Não mata só em cadeias causais intrincadas, multifatoriais e demoradas. Mata em relações simples, rápidas e palpáveis de causa e efeito, mata por opção deliberada pelo mal maior ("maior", claro, se a ordem de valores der algum peso à vida).

Bolsonaro não inventou nossos dispositivos da morte, juridicamente facilitados e legitimados há muito tempo no estado brasileiro. A letalidade policial e a violação massiva de direitos nas prisões, sob chancela judicial, política e social, são exemplos mais gritantes de fenômeno presente em muitas áreas. Franco da Rocha e Brumadinho lembram outras.

Cemitério em Manaus (AM) em meio à pandemia de coronavírus - Bruno Kelly - 7.mai.21/Reuters

Bolsonaro alçou esses dispositivos letais a outro patamar. E também os revestiu, como ninguém antes, de verniz ideológico composto por uma versão delinquente da liberdade —a liberdade sem sociedade, sem solidariedade e sem responsabilidade. A liberdade sem outros direitos constitucionais, a liberdade para quem pode, tem força e tem sorte.

"Necropolítica", termo de Achille Mbembe, oferece conceito possível para mostrar essa faceta mal disfarçada da ação e omissão estatal. A habilidade de "ditar quem pode viver e quem deve morrer" abrange desde reformas de redução da proteção social até ações mortíferas mais diretas.

O termo se disseminou quando figura tão visceralmente ligada à morte virou presidente sob a promessa de incivilizar a política, desvertebrar o estado e combater a diversidade.

A moldura da "necropolítica", porém, talvez seja ampla demais para salientar especificidades do atual governo, mostrar o que Bolsonaro somou de distinto em qualidade e intensidade.

"Democídio" seria um candidato conceitual alternativo. Foi adotado na literatura em dois sentidos: alguns autores o definem como atos estatais que matam cidadãos (Rummel, "Death by government"); outros usam o termo como sinônimo de "matar a democracia" (Keane, "To kill a democracy").

A ambiguidade, curiosamente, ajuda a descrever autocratas, pois costumam matar gente e também a democracia. Democidas no duplo sentido.

Poderíamos também recorrer, como metáfora, às técnicas orientais de assassinato instantâneo, sem alarde e ostentação, que o livro "21 técnicas de matar em silêncio" busca sistematizar. Decisões do governo mataram por muitas dessas técnicas, dentro e fora da pandemia. Um pouco de atenção à ciência e ao jornalismo permite construir rapidamente uma lista de 21 exemplos.

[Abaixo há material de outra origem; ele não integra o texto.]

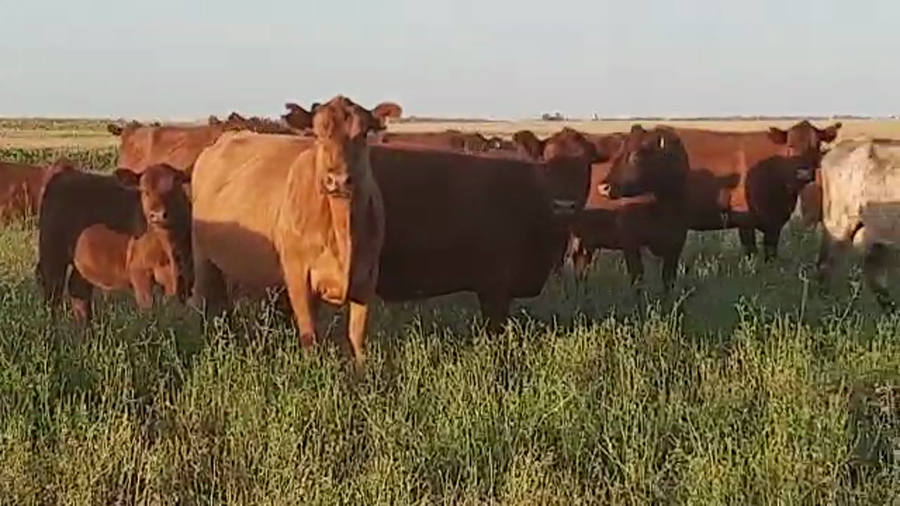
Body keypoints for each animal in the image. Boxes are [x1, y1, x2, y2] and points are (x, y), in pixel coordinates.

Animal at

Na pandemia, essas ações mataram: 1) oposição a medidas sanitárias de senso comum (como distanciamento e máscara); 2) campanha por tratamentos alternativos ineficazes; 3) aplicativo que receita cloroquina até para dor de barriga (TrateCov); 4) incentivo à aglomeração para, a despeito de mortes evitáveis, acelerar imunidade coletiva; 5) assédio contra médicos para adoção de protocolos eivados de charlatanismo.

No tema da vacina: 6) atraso deliberado na compra de vacina; 7) campanha de desinformação sobre eficácia da vacina; 8) distribuição falha de vacina; 9) atraso da vacinação infantil já aprovada por órgãos técnicos; 10) nota técnica ministerial afirmando eficácia da cloroquina e ineficácia da vacina; 11) portaria ministerial que, contra a lei, defende vacinação facultativa de crianças e se opõe a passaporte vacinal.

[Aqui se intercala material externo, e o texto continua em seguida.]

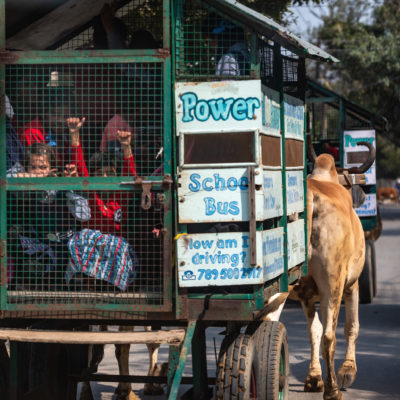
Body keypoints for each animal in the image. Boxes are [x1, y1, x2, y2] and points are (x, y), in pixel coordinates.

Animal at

Mas matar em silêncio também transcende à pandemia: 12) encerramento do programa Mais Médicos; 13) fechamento do Departamento de AIDS; 14) criação de empecilhos ao aborto legal e à saúde reprodutiva da mulher; 15) incentivo, contra a lei, ao armamento da população; 16) revogação de normas de segurança no trabalho e redução da fiscalização; 17) anistias a grileiros; 18) fim, na prática, da fiscalização ambiental.

Mata-se também por intoxicação: 19) garimpo que despeja mercúrio em rios na Amazônia; 20) liberação de agrotóxicos que contaminam a água; 21) continuidade da extração de amianto para exportação. Sequer entramos nas políticas de aprofundamento da desigualdade e da pobreza, pois criam ruídos ideológicos desnecessários para detectar a malignidade singular do governo Bolsonaro.

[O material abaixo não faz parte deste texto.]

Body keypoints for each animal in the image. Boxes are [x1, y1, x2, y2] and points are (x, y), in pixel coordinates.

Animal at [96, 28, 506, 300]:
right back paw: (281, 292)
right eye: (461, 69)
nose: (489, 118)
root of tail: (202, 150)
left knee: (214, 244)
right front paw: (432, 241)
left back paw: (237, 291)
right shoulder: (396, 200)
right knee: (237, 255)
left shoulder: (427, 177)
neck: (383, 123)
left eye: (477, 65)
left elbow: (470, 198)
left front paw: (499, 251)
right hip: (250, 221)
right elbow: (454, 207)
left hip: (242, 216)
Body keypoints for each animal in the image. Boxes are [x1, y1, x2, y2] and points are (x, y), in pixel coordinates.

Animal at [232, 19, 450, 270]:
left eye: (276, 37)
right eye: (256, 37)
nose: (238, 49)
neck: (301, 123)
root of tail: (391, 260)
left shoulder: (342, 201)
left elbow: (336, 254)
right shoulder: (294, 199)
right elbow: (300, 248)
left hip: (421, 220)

O elo entre comportamento de autoridade individual e a consequência letal, nesses exemplos, não é complexo nem opaco. Não é multivetorial nem multiautoral. Não é produto de inépcia. Dispensam investigações preliminares ou equipamento intelectual acima da média. Os arquitetos da irresponsabilização jurídica fazem parte do mesmo time.